◆ TASK DIRECTIONS ◆
With the pictures removed, write out the data below exactly.

(RECORDS FOR PROCESSING Opens)

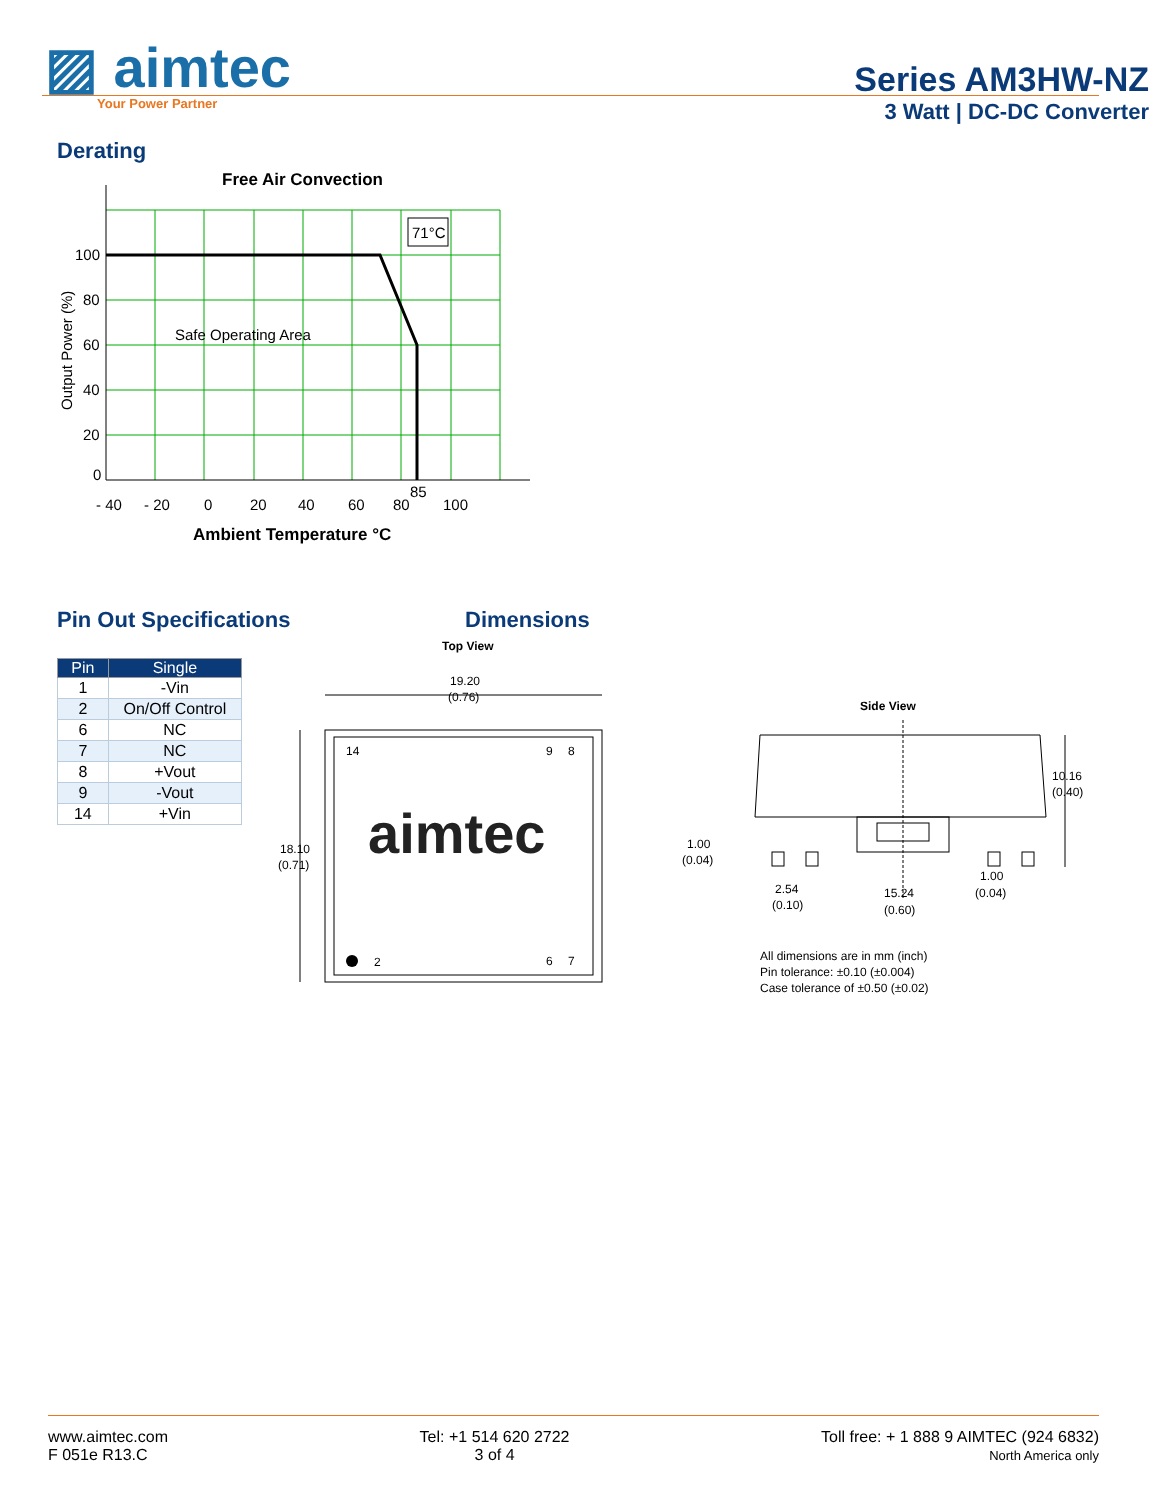▨ aimtec
Your Power Partner
Series AM3HW-NZ
3 Watt | DC-DC Converter
Derating
Free Air Convection
71°C
Safe Operating Area
100
80
60
40
20
0
- 40
- 20
0
20
40
60
80
85
100
Ambient Temperature °C
Output Power (%)
Pin Out Specifications
| Pin | Single |
| --- | --- |
| 1 | -Vin |
| 2 | On/Off Control |
| 6 | NC |
| 7 | NC |
| 8 | +Vout |
| 9 | -Vout |
| 14 | +Vin |
Dimensions
Top View
19.20
(0.76)
18.10
(0.71)
14
9
8
aimtec
2
6
7
Side View
10.16
(0.40)
1.00
(0.04)
2.54
(0.10)
15.24
(0.60)
1.00
(0.04)
All dimensions are in mm (inch)
Pin tolerance: ±0.10 (±0.004)
Case tolerance of ±0.50 (±0.02)
www.aimtec.com
F 051e R13.C
Tel: +1 514 620 2722
3 of 4
Toll free: + 1 888 9 AIMTEC (924 6832)
North America only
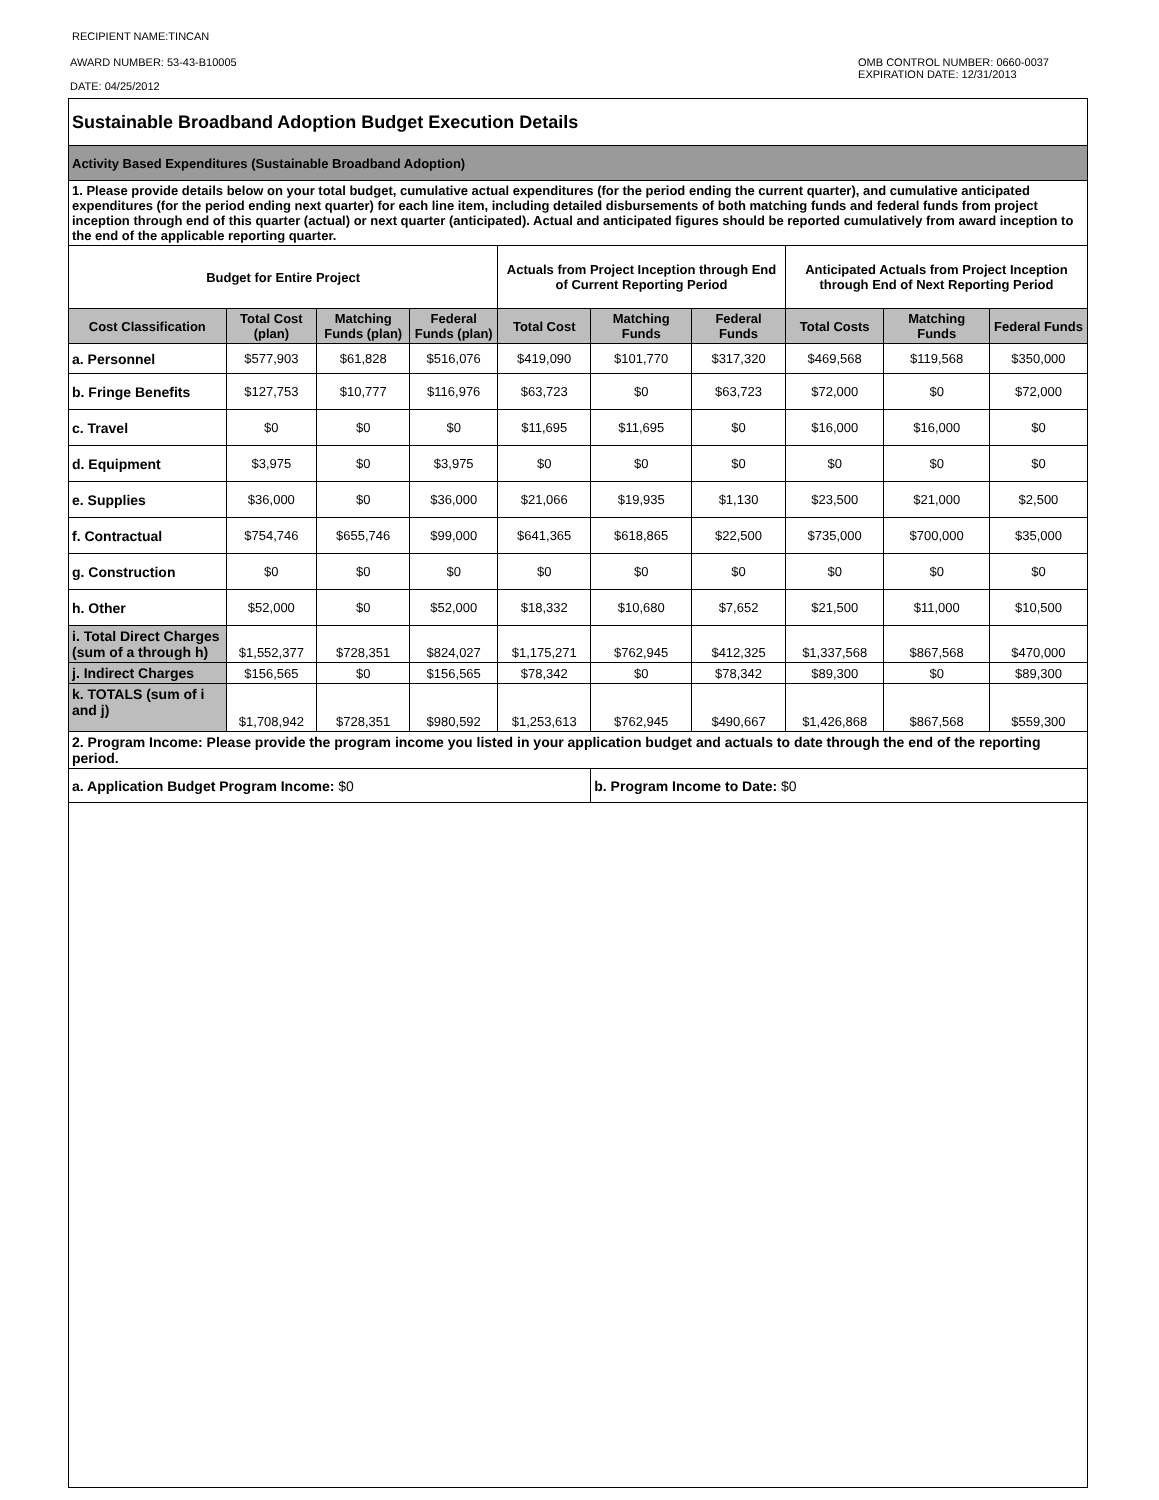RECIPIENT NAME:TINCAN
AWARD NUMBER: 53-43-B10005
DATE: 04/25/2012
OMB CONTROL NUMBER: 0660-0037
EXPIRATION DATE: 12/31/2013
| Sustainable Broadband Adoption Budget Execution Details | | | | | | | | | |
| Activity Based Expenditures (Sustainable Broadband Adoption) | | | | | | | | | |
| 1. Please provide details below on your total budget, cumulative actual expenditures (for the period ending the current quarter), and cumulative anticipated expenditures (for the period ending next quarter) for each line item, including detailed disbursements of both matching funds and federal funds from project inception through end of this quarter (actual) or next quarter (anticipated). Actual and anticipated figures should be reported cumulatively from award inception to the end of the applicable reporting quarter. | | | | | | | | | |
| Budget for Entire Project | | | | Actuals from Project Inception through End of Current Reporting Period | | | Anticipated Actuals from Project Inception through End of Next Reporting Period | | |
| Cost Classification | Total Cost (plan) | Matching Funds (plan) | Federal Funds (plan) | Total Cost | Matching Funds | Federal Funds | Total Costs | Matching Funds | Federal Funds |
| a. Personnel | $577,903 | $61,828 | $516,076 | $419,090 | $101,770 | $317,320 | $469,568 | $119,568 | $350,000 |
| b. Fringe Benefits | $127,753 | $10,777 | $116,976 | $63,723 | $0 | $63,723 | $72,000 | $0 | $72,000 |
| c. Travel | $0 | $0 | $0 | $11,695 | $11,695 | $0 | $16,000 | $16,000 | $0 |
| d. Equipment | $3,975 | $0 | $3,975 | $0 | $0 | $0 | $0 | $0 | $0 |
| e. Supplies | $36,000 | $0 | $36,000 | $21,066 | $19,935 | $1,130 | $23,500 | $21,000 | $2,500 |
| f. Contractual | $754,746 | $655,746 | $99,000 | $641,365 | $618,865 | $22,500 | $735,000 | $700,000 | $35,000 |
| g. Construction | $0 | $0 | $0 | $0 | $0 | $0 | $0 | $0 | $0 |
| h. Other | $52,000 | $0 | $52,000 | $18,332 | $10,680 | $7,652 | $21,500 | $11,000 | $10,500 |
| i. Total Direct Charges (sum of a through h) | $1,552,377 | $728,351 | $824,027 | $1,175,271 | $762,945 | $412,325 | $1,337,568 | $867,568 | $470,000 |
| j. Indirect Charges | $156,565 | $0 | $156,565 | $78,342 | $0 | $78,342 | $89,300 | $0 | $89,300 |
| k. TOTALS (sum of i and j) | $1,708,942 | $728,351 | $980,592 | $1,253,613 | $762,945 | $490,667 | $1,426,868 | $867,568 | $559,300 |
| 2. Program Income: Please provide the program income you listed in your application budget and actuals to date through the end of the reporting period. | | | | | | | | | |
| a. Application Budget Program Income: $0 | | | | | b. Program Income to Date: $0 | | | | |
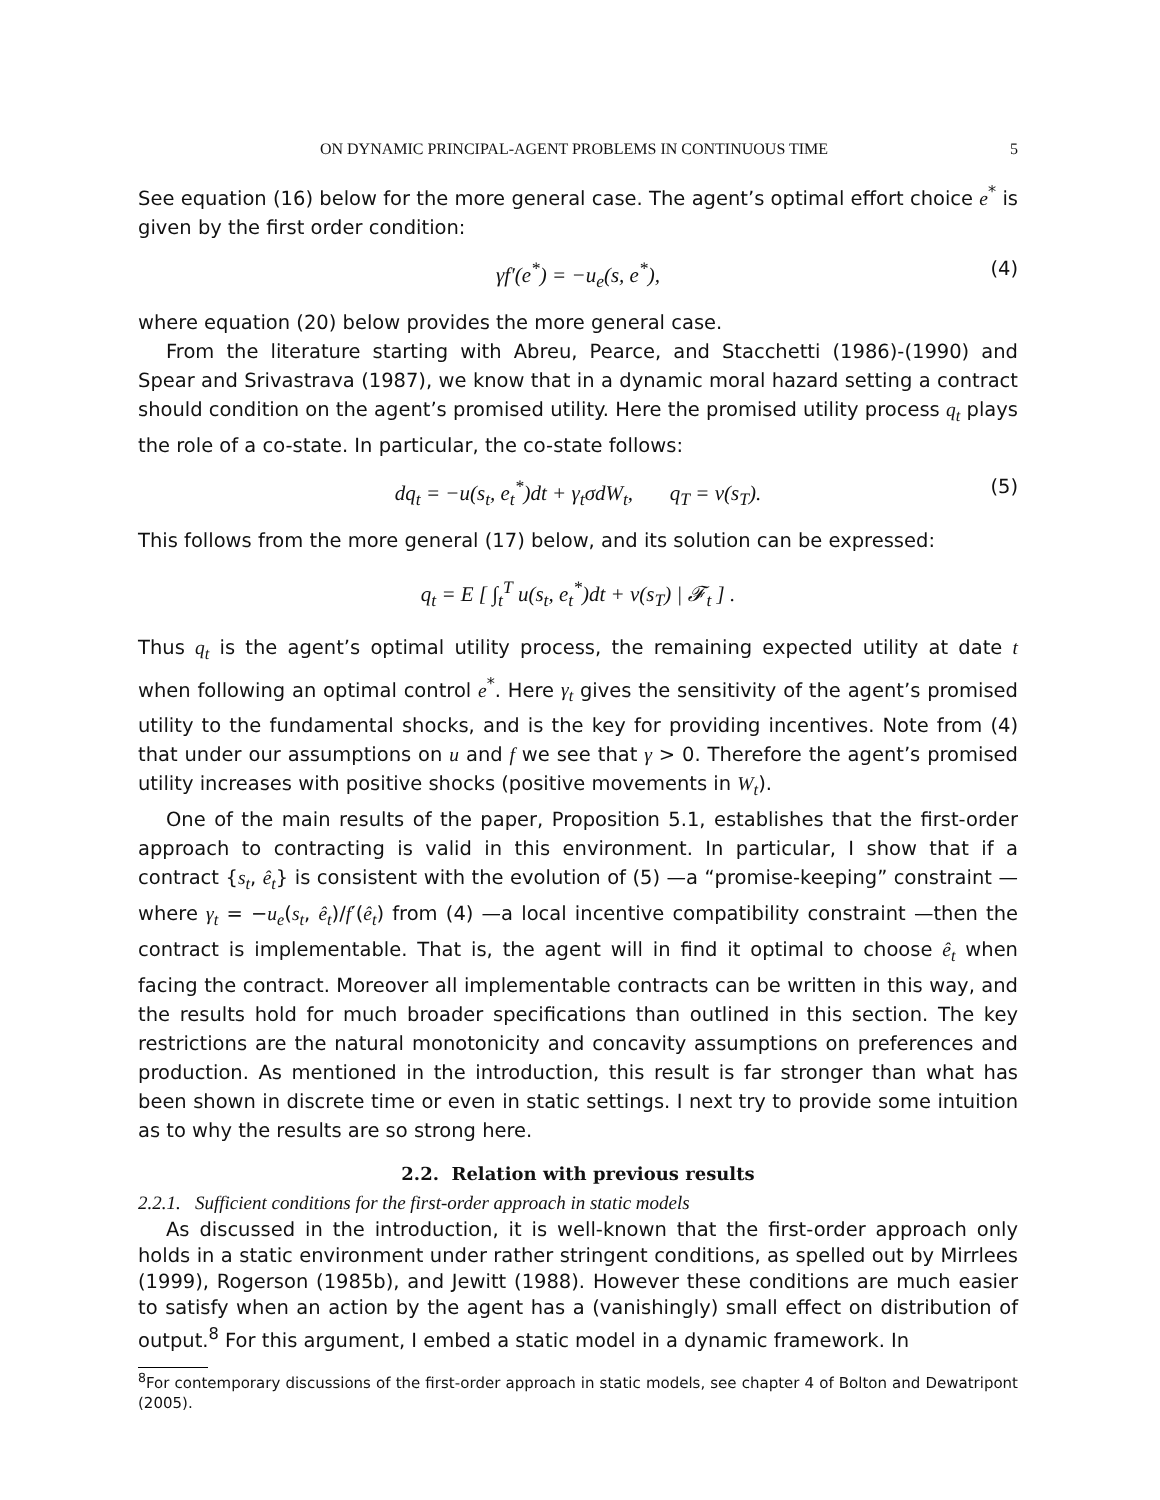ON DYNAMIC PRINCIPAL-AGENT PROBLEMS IN CONTINUOUS TIME 5
See equation (16) below for the more general case. The agent’s optimal effort choice e<sup>*</sup> is given by the first order condition:
γf′(e<sup>*</sup>) = −u<sub>e</sub>(s, e<sup>*</sup>), (4)
where equation (20) below provides the more general case.
From the literature starting with Abreu, Pearce, and Stacchetti (1986)-(1990) and Spear and Srivastrava (1987), we know that in a dynamic moral hazard setting a contract should condition on the agent’s promised utility. Here the promised utility process q<sub>t</sub> plays the role of a co-state. In particular, the co-state follows:
dq<sub>t</sub> = −u(s<sub>t</sub>, e<sub>t</sub><sup>*</sup>)dt + γ<sub>t</sub>σdW<sub>t</sub>, q<sub>T</sub> = v(s<sub>T</sub>). (5)
This follows from the more general (17) below, and its solution can be expressed:
q<sub>t</sub> = E [ ∫<sub>t</sub><sup>T</sup> u(s<sub>t</sub>, e<sub>t</sub><sup>*</sup>)dt + v(s<sub>T</sub>) | 𝓕<sub>t</sub> ] .
Thus q<sub>t</sub> is the agent’s optimal utility process, the remaining expected utility at date t when following an optimal control e<sup>*</sup>. Here γ<sub>t</sub> gives the sensitivity of the agent’s promised utility to the fundamental shocks, and is the key for providing incentives. Note from (4) that under our assumptions on u and f we see that γ > 0. Therefore the agent’s promised utility increases with positive shocks (positive movements in W<sub>t</sub>).
One of the main results of the paper, Proposition 5.1, establishes that the first-order approach to contracting is valid in this environment. In particular, I show that if a contract {s<sub>t</sub>, ê<sub>t</sub>} is consistent with the evolution of (5) —a “promise-keeping” constraint —where γ<sub>t</sub> = −u<sub>e</sub>(s<sub>t</sub>, ê<sub>t</sub>)/f′(ê<sub>t</sub>) from (4) —a local incentive compatibility constraint —then the contract is implementable. That is, the agent will in find it optimal to choose ê<sub>t</sub> when facing the contract. Moreover all implementable contracts can be written in this way, and the results hold for much broader specifications than outlined in this section. The key restrictions are the natural monotonicity and concavity assumptions on preferences and production. As mentioned in the introduction, this result is far stronger than what has been shown in discrete time or even in static settings. I next try to provide some intuition as to why the results are so strong here.
2.2. Relation with previous results
2.2.1. Sufficient conditions for the first-order approach in static models
As discussed in the introduction, it is well-known that the first-order approach only holds in a static environment under rather stringent conditions, as spelled out by Mirrlees (1999), Rogerson (1985b), and Jewitt (1988). However these conditions are much easier to satisfy when an action by the agent has a (vanishingly) small effect on distribution of output.<sup>8</sup> For this argument, I embed a static model in a dynamic framework. In
<sup>8</sup> For contemporary discussions of the first-order approach in static models, see chapter 4 of Bolton and Dewatripont (2005).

(RECORDS FOR PROCESSING Closes)

◆ SOLVED PROBLEM ◆
▨ aimtec
Your Power Partner
Series AM3HW-NZ
3 Watt | DC-DC Converter
Derating
Free Air Convection
71°C
Safe Operating Area
100
80
60
40
20
0
- 40
- 20
0
20
40
60
80
85
100
Ambient Temperature °C
Output Power (%)
Pin Out Specifications
| Pin | Single |
| --- | --- |
| 1 | -Vin |
| 2 | On/Off Control |
| 6 | NC |
| 7 | NC |
| 8 | +Vout |
| 9 | -Vout |
| 14 | +Vin |
Dimensions
Top View
19.20
(0.76)
18.10
(0.71)
14
9
8
aimtec
2
6
7
Side View
10.16
(0.40)
1.00
(0.04)
2.54
(0.10)
15.24
(0.60)
1.00
(0.04)
All dimensions are in mm (inch)
Pin tolerance: ±0.10 (±0.004)
Case tolerance of ±0.50 (±0.02)
www.aimtec.com
F 051e R13.C
Tel: +1 514 620 2722
3 of 4
Toll free: + 1 888 9 AIMTEC (924 6832)
North America only
RECIPIENT NAME:TINCAN
AWARD NUMBER: 53-43-B10005
DATE: 04/25/2012
OMB CONTROL NUMBER: 0660-0037
EXPIRATION DATE: 12/31/2013
| Sustainable Broadband Adoption Budget Execution Details | | | | | | | | | |
| Activity Based Expenditures (Sustainable Broadband Adoption) | | | | | | | | | |
| 1. Please provide details below on your total budget, cumulative actual expenditures (for the period ending the current quarter), and cumulative anticipated expenditures (for the period ending next quarter) for each line item, including detailed disbursements of both matching funds and federal funds from project inception through end of this quarter (actual) or next quarter (anticipated). Actual and anticipated figures should be reported cumulatively from award inception to the end of the applicable reporting quarter. | | | | | | | | | |
| Budget for Entire Project | | | | Actuals from Project Inception through End of Current Reporting Period | | | Anticipated Actuals from Project Inception through End of Next Reporting Period | | |
| Cost Classification | Total Cost (plan) | Matching Funds (plan) | Federal Funds (plan) | Total Cost | Matching Funds | Federal Funds | Total Costs | Matching Funds | Federal Funds |
| a. Personnel | $577,903 | $61,828 | $516,076 | $419,090 | $101,770 | $317,320 | $469,568 | $119,568 | $350,000 |
| b. Fringe Benefits | $127,753 | $10,777 | $116,976 | $63,723 | $0 | $63,723 | $72,000 | $0 | $72,000 |
| c. Travel | $0 | $0 | $0 | $11,695 | $11,695 | $0 | $16,000 | $16,000 | $0 |
| d. Equipment | $3,975 | $0 | $3,975 | $0 | $0 | $0 | $0 | $0 | $0 |
| e. Supplies | $36,000 | $0 | $36,000 | $21,066 | $19,935 | $1,130 | $23,500 | $21,000 | $2,500 |
| f. Contractual | $754,746 | $655,746 | $99,000 | $641,365 | $618,865 | $22,500 | $735,000 | $700,000 | $35,000 |
| g. Construction | $0 | $0 | $0 | $0 | $0 | $0 | $0 | $0 | $0 |
| h. Other | $52,000 | $0 | $52,000 | $18,332 | $10,680 | $7,652 | $21,500 | $11,000 | $10,500 |
| i. Total Direct Charges (sum of a through h) | $1,552,377 | $728,351 | $824,027 | $1,175,271 | $762,945 | $412,325 | $1,337,568 | $867,568 | $470,000 |
| j. Indirect Charges | $156,565 | $0 | $156,565 | $78,342 | $0 | $78,342 | $89,300 | $0 | $89,300 |
| k. TOTALS (sum of i and j) | $1,708,942 | $728,351 | $980,592 | $1,253,613 | $762,945 | $490,667 | $1,426,868 | $867,568 | $559,300 |
| 2. Program Income: Please provide the program income you listed in your application budget and actuals to date through the end of the reporting period. | | | | | | | | | |
| a. Application Budget Program Income: $0 | | | | | b. Program Income to Date: $0 | | | | |
ON DYNAMIC PRINCIPAL-AGENT PROBLEMS IN CONTINUOUS TIME 5
See equation (16) below for the more general case. The agent’s optimal effort choice e<sup>*</sup> is given by the first order condition:
γf′(e<sup>*</sup>) = −u<sub>e</sub>(s, e<sup>*</sup>), (4)
where equation (20) below provides the more general case.
From the literature starting with Abreu, Pearce, and Stacchetti (1986)-(1990) and Spear and Srivastrava (1987), we know that in a dynamic moral hazard setting a contract should condition on the agent’s promised utility. Here the promised utility process q<sub>t</sub> plays the role of a co-state. In particular, the co-state follows:
dq<sub>t</sub> = −u(s<sub>t</sub>, e<sub>t</sub><sup>*</sup>)dt + γ<sub>t</sub>σdW<sub>t</sub>, q<sub>T</sub> = v(s<sub>T</sub>). (5)
This follows from the more general (17) below, and its solution can be expressed:
q<sub>t</sub> = E [ ∫<sub>t</sub><sup>T</sup> u(s<sub>t</sub>, e<sub>t</sub><sup>*</sup>)dt + v(s<sub>T</sub>) | 𝓕<sub>t</sub> ] .
Thus q<sub>t</sub> is the agent’s optimal utility process, the remaining expected utility at date t when following an optimal control e<sup>*</sup>. Here γ<sub>t</sub> gives the sensitivity of the agent’s promised utility to the fundamental shocks, and is the key for providing incentives. Note from (4) that under our assumptions on u and f we see that γ > 0. Therefore the agent’s promised utility increases with positive shocks (positive movements in W<sub>t</sub>).
One of the main results of the paper, Proposition 5.1, establishes that the first-order approach to contracting is valid in this environment. In particular, I show that if a contract {s<sub>t</sub>, ê<sub>t</sub>} is consistent with the evolution of (5) —a “promise-keeping” constraint —where γ<sub>t</sub> = −u<sub>e</sub>(s<sub>t</sub>, ê<sub>t</sub>)/f′(ê<sub>t</sub>) from (4) —a local incentive compatibility constraint —then the contract is implementable. That is, the agent will in find it optimal to choose ê<sub>t</sub> when facing the contract. Moreover all implementable contracts can be written in this way, and the results hold for much broader specifications than outlined in this section. The key restrictions are the natural monotonicity and concavity assumptions on preferences and production. As mentioned in the introduction, this result is far stronger than what has been shown in discrete time or even in static settings. I next try to provide some intuition as to why the results are so strong here.
2.2. Relation with previous results
2.2.1. Sufficient conditions for the first-order approach in static models
As discussed in the introduction, it is well-known that the first-order approach only holds in a static environment under rather stringent conditions, as spelled out by Mirrlees (1999), Rogerson (1985b), and Jewitt (1988). However these conditions are much easier to satisfy when an action by the agent has a (vanishingly) small effect on distribution of output.<sup>8</sup> For this argument, I embed a static model in a dynamic framework. In
<sup>8</sup> For contemporary discussions of the first-order approach in static models, see chapter 4 of Bolton and Dewatripont (2005).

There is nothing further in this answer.